Disability cover considerations

Disability cover can be in the form of a lump sum or income protection. Income protection is basically insurance on your earnings, that starts to pay out when you are unable to work for a period or permanently. It only kicks in after an agreed period has passed and you meet the insurers requirements, which is usually 3 months. To work out what you need, I would suggest sitting with a financial advisor and your budget.

You may be able to reduce the cover to save premium if you are over insured. A factor to consider is that you can’t be insured for more than you earn. And that cover is across all your portfolio including the company provident/pension fund that a lot of people forget about. While your situation might be tight and you may need to cut back, if an unforeseen incident puts you off your feet for a long period of time, the situation would get worse.

Investment considerations

On the investment side, cutting back here is maybe less risky to the short term but will have an impact on the long term. The one event of financial planning which has the biggest probability of happening is retirement. Death and disability are events that can occur but are statistically less likely. If you do decide to cut back on your contributions to an RA (Retirement Annuity), look at the penalties that may occur and be aware of them.

RAs have penalties if you reduce the premiums, while unit trust don’t.

Your advisor should be able to advise you which one you have. Something else to consider is that you cannot access the funds from an RA until the age of 55. When you reach 55, you will be able to access 1/3 of your RA tax free, up to an amount of R500K, but any larger amount would be taxed. Similarly Preservation pension / provident funds can be accessed once before the age of 55, but will also be taxed according to the SARS Withdrawal tax table, beyond an amount R25K.

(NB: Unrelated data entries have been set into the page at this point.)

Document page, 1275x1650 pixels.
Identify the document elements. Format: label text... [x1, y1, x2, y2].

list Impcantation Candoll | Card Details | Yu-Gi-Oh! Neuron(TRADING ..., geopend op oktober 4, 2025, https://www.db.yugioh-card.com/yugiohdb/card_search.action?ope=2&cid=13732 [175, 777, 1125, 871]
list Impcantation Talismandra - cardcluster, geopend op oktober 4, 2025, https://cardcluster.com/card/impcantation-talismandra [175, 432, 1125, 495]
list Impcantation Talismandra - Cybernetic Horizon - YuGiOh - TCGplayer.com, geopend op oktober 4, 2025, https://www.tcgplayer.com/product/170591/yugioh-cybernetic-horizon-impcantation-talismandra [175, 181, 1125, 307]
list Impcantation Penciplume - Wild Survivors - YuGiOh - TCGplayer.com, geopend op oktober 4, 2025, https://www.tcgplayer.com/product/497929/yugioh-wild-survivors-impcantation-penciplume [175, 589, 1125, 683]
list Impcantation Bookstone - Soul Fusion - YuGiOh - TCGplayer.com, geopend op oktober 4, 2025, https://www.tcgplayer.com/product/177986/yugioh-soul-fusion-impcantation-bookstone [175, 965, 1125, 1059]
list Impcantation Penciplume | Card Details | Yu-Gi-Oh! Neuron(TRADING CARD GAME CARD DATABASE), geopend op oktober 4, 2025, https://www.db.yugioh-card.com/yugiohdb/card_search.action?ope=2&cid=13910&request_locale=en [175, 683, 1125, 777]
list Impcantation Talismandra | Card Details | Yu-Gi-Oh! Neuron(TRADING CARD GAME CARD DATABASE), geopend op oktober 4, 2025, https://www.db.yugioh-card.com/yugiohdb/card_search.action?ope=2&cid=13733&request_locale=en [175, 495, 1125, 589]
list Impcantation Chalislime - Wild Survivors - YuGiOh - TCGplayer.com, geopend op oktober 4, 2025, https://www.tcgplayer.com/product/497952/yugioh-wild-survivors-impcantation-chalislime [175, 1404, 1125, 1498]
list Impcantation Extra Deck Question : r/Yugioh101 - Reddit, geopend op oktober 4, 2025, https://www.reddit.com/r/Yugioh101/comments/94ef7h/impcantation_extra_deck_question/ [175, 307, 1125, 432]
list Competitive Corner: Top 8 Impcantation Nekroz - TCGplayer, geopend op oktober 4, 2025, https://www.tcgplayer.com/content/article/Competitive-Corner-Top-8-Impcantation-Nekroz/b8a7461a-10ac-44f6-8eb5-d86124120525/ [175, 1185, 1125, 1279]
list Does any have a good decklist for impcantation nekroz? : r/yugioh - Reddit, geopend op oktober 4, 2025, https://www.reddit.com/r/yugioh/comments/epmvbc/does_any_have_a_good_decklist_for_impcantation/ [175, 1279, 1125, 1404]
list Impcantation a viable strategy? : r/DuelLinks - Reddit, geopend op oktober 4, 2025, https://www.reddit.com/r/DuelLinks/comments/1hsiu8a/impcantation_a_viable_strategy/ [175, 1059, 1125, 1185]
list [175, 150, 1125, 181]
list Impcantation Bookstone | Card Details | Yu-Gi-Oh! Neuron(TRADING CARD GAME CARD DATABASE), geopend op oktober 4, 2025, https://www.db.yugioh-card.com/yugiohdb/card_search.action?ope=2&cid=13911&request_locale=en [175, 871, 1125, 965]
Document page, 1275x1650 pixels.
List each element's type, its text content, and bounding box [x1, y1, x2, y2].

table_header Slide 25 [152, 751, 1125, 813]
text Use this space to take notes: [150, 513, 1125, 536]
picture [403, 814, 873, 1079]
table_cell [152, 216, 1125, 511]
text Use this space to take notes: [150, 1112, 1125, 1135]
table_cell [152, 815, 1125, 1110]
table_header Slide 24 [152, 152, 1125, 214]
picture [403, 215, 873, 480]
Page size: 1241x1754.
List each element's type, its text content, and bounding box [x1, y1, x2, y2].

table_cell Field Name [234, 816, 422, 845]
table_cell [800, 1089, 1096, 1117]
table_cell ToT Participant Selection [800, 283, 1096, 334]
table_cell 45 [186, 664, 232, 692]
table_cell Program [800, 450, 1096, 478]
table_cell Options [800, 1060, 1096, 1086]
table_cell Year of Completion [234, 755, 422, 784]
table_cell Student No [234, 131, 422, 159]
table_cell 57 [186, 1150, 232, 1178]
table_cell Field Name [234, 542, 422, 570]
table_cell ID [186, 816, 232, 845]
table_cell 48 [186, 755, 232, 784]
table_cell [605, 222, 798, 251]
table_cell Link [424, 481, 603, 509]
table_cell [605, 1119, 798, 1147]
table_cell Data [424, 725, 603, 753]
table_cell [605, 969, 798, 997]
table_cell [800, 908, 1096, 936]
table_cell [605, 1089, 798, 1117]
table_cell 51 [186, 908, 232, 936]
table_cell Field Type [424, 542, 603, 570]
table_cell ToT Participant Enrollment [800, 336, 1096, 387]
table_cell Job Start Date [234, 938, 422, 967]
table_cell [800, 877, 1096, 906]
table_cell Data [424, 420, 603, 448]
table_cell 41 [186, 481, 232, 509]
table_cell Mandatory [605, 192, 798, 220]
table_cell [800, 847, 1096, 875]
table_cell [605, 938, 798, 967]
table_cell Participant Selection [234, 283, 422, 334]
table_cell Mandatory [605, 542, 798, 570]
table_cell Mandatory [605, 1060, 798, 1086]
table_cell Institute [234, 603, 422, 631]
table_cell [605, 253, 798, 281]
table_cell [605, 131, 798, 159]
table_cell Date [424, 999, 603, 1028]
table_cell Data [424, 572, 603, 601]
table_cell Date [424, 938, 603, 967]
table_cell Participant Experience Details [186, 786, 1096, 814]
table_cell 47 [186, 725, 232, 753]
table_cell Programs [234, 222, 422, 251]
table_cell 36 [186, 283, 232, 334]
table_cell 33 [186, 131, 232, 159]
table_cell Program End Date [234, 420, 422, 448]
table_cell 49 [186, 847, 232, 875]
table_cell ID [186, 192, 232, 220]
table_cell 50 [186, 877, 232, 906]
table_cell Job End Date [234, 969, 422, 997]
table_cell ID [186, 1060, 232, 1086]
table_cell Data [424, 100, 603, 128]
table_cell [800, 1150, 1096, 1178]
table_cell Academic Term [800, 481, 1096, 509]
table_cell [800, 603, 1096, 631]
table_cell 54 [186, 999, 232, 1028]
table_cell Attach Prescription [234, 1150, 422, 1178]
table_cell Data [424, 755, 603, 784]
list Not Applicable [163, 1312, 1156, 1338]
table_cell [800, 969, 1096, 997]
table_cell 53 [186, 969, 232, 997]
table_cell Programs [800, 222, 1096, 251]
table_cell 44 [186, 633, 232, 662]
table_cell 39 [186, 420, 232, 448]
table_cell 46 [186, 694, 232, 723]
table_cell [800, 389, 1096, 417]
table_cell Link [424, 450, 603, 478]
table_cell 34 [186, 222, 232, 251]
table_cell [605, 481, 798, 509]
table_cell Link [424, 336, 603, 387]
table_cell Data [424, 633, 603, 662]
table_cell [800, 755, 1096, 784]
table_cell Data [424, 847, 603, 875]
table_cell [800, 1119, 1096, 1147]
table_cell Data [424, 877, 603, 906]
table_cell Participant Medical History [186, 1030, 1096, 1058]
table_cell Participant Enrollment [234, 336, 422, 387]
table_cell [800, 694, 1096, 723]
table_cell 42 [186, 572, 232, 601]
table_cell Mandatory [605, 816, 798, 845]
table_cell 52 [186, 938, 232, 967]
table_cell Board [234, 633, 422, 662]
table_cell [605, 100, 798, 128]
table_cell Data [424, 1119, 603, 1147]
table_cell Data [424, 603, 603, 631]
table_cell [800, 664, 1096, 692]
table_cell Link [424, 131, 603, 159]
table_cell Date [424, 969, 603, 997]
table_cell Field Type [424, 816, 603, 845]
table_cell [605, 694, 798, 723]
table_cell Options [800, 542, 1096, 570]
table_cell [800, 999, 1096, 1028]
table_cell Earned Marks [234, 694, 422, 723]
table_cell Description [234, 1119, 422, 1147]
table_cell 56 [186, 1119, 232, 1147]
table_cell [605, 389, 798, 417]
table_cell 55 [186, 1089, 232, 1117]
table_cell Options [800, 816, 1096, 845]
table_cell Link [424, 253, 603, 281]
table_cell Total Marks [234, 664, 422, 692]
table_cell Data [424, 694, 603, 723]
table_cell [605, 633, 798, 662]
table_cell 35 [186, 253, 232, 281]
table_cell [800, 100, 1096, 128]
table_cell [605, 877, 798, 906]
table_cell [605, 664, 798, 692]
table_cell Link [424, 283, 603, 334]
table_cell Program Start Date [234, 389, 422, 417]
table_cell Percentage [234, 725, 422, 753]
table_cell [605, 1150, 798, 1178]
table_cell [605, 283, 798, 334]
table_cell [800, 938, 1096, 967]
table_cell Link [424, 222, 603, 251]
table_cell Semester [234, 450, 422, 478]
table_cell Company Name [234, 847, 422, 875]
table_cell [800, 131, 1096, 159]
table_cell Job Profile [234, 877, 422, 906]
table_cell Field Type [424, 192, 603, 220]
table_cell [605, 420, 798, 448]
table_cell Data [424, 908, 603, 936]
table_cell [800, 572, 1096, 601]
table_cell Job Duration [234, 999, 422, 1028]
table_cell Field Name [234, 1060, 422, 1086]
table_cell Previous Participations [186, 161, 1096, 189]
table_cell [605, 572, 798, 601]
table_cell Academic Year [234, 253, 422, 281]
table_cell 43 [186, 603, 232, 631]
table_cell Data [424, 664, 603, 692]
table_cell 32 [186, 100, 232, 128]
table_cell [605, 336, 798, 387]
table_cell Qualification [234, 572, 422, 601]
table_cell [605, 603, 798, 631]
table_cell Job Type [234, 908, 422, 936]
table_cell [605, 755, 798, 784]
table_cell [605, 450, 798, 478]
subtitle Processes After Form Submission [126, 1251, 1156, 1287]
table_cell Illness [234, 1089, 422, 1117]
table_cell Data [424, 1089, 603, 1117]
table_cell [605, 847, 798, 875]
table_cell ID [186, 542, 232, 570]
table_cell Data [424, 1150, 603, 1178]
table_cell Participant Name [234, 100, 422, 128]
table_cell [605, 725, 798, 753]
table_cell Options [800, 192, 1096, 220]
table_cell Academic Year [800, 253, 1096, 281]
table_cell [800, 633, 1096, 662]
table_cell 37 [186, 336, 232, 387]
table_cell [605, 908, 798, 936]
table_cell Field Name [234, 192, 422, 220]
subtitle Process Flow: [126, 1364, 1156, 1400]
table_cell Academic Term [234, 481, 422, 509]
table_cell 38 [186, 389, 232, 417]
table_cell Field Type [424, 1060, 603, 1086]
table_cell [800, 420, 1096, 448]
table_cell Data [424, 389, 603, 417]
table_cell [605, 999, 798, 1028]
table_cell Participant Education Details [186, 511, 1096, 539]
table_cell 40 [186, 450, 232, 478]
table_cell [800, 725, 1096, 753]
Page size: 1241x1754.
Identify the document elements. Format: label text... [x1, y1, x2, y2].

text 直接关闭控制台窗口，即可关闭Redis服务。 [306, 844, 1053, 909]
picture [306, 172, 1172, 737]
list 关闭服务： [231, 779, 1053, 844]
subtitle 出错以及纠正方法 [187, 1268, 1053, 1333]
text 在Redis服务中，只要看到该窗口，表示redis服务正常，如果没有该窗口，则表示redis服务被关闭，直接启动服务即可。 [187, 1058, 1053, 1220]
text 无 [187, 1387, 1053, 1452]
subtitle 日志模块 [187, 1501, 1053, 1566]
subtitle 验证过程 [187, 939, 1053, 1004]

Clients invested in Living annuities (Retirees) will only be able to access the capital via an income, which can can be changed annually to be between 2.5% and 17.5% per annum.

The advantages of Unit Trusts

Unit trusts are the best investments in terms of savings vehicles as you can access them at any stage and make great savings vehicles for hard times. There is no penalty and you can or withdraw at any stage. You can also stop payment or reduce these payments till you get back on your feet.

In the current climate, just bear in mind that withdrawing from your investments when the markets are down, you will be locking in the loss if any.

Trying to plan your finances in hard times needs to be done properly and all factors must be taken into account. Everyone’s circumstances may differ and it’s for that reason that before you make those cuts, I would suggest having a chat to your financial planner. If you don’t have one, a bank or any of the normal financial institutions can provide one. Most financial planners don’t charge for their time, but when making an appointment confirm this. No General sends his troops to War without getting a lay of the land, and so I would suggest the same before making decisions that will have an effect on you and your loved ones, get a lay of your “land” that being your portfolio.